Collected data:

************

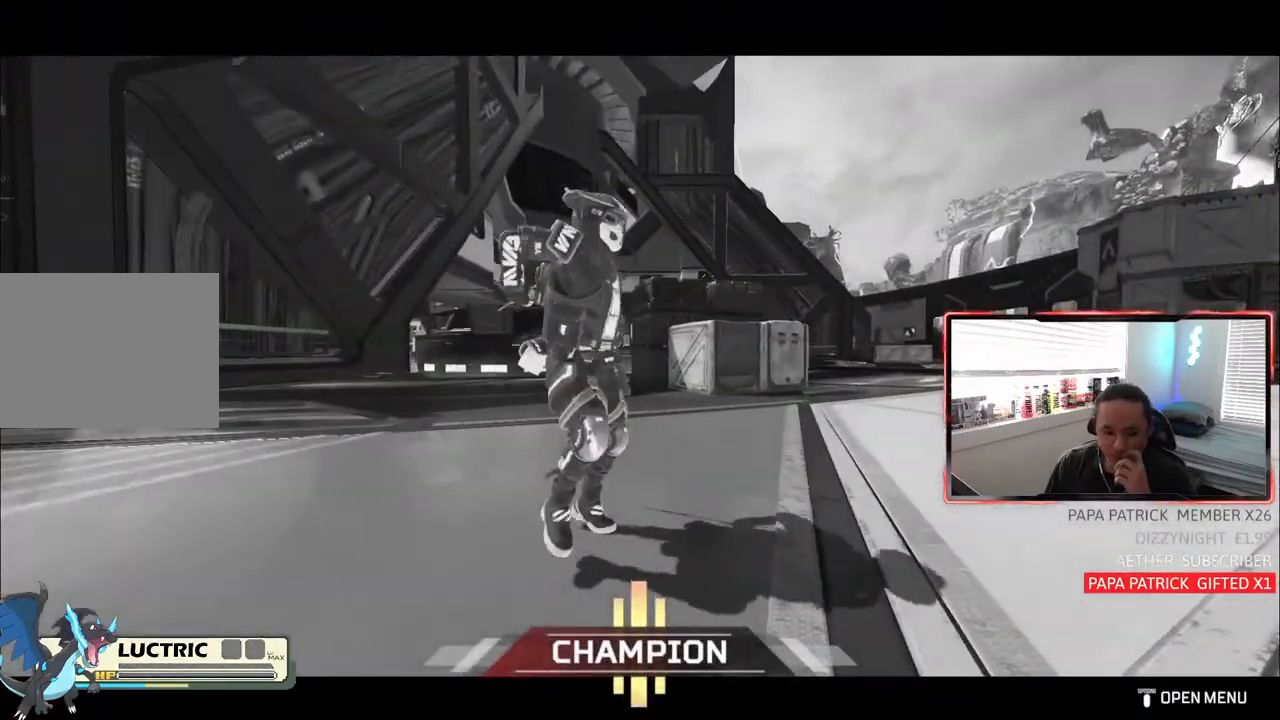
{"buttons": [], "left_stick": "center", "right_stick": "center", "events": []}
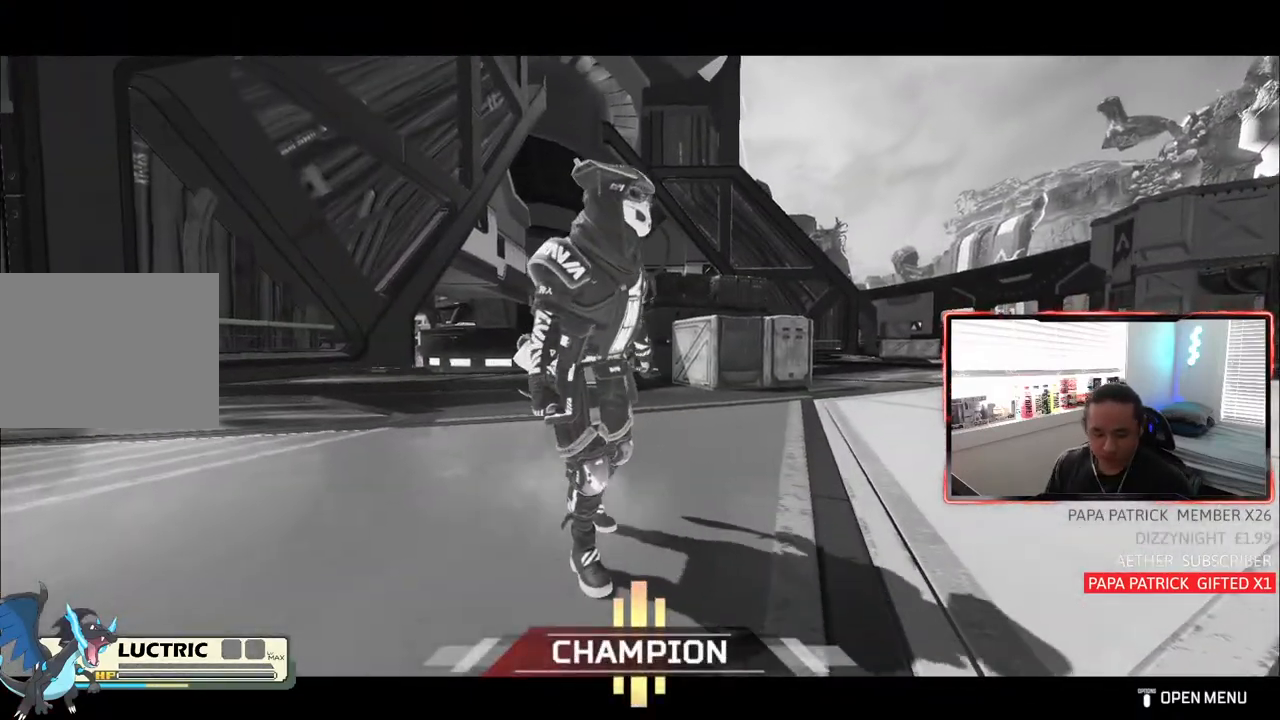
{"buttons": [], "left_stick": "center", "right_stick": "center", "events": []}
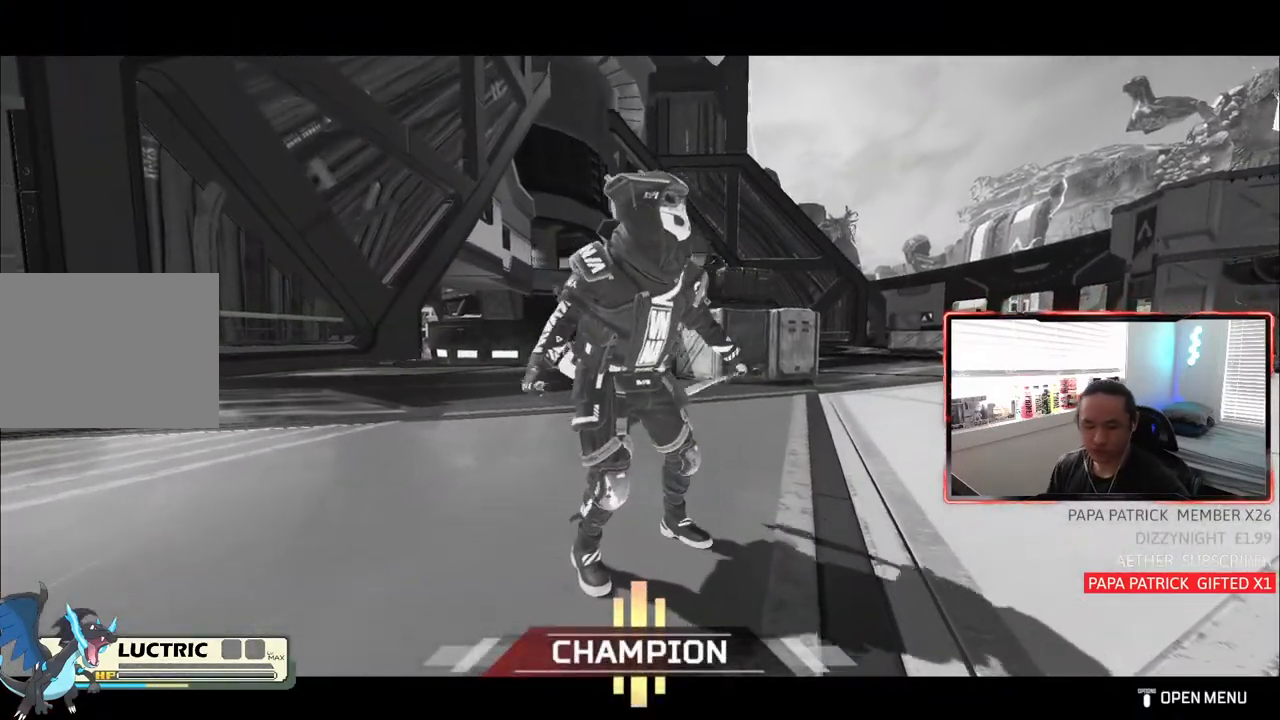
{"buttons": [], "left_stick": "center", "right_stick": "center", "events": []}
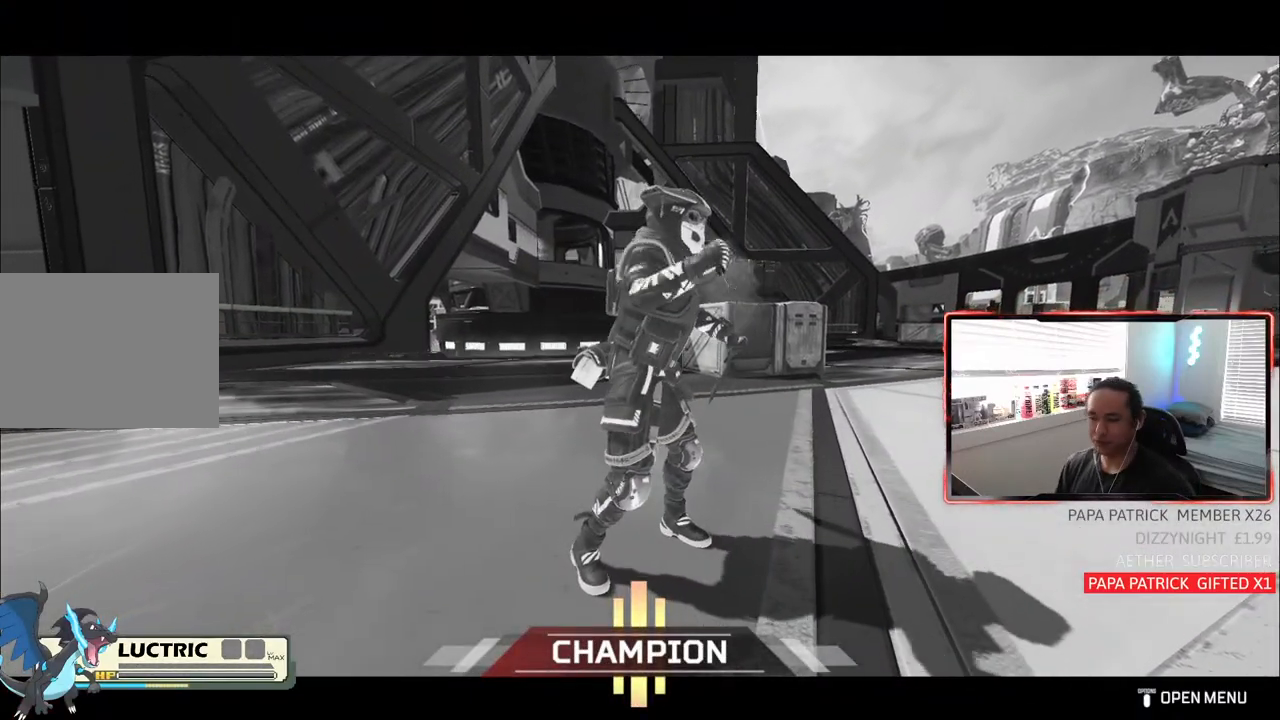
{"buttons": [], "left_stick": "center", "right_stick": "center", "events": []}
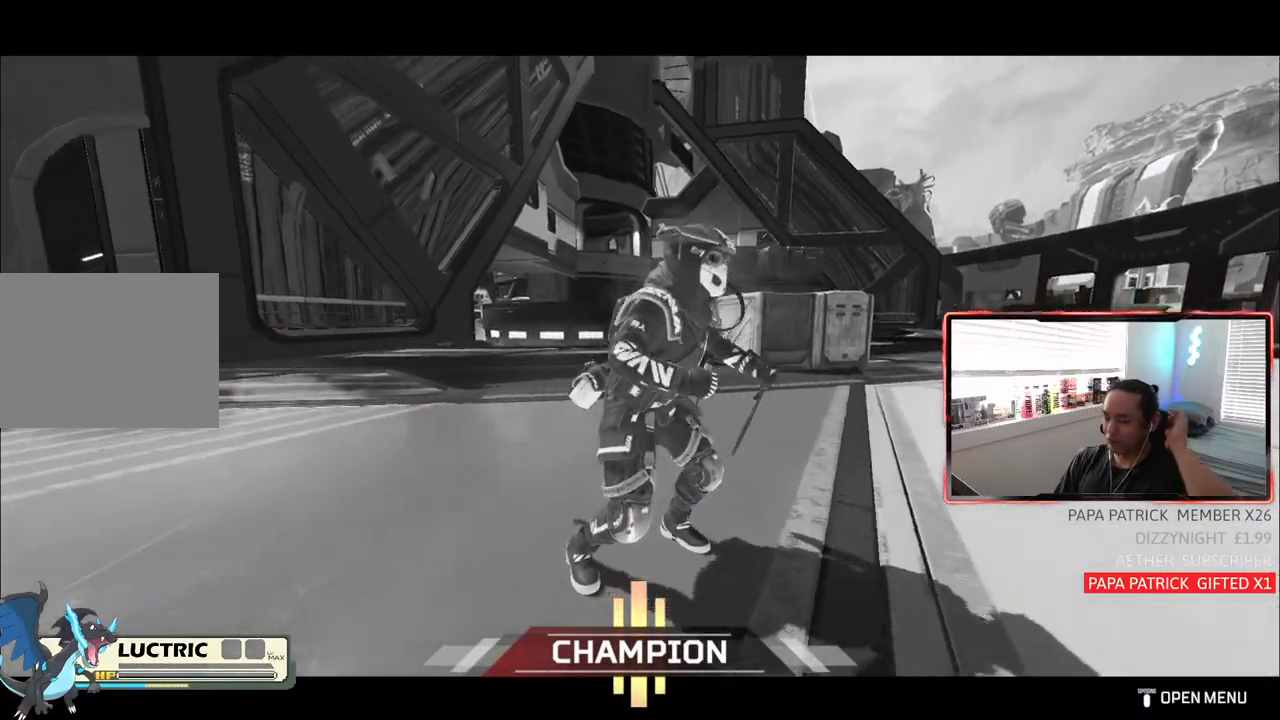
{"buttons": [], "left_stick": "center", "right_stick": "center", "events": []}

************

WHAT IS REQUIRED: All of the data must be set down exactly, with no pictures included.

RESPONSE:
{"buttons": [], "left_stick": "center", "right_stick": "center", "events": []}
{"buttons": [], "left_stick": "center", "right_stick": "center", "events": []}
{"buttons": [], "left_stick": "center", "right_stick": "center", "events": []}
{"buttons": [], "left_stick": "center", "right_stick": "center", "events": []}
{"buttons": [], "left_stick": "center", "right_stick": "center", "events": []}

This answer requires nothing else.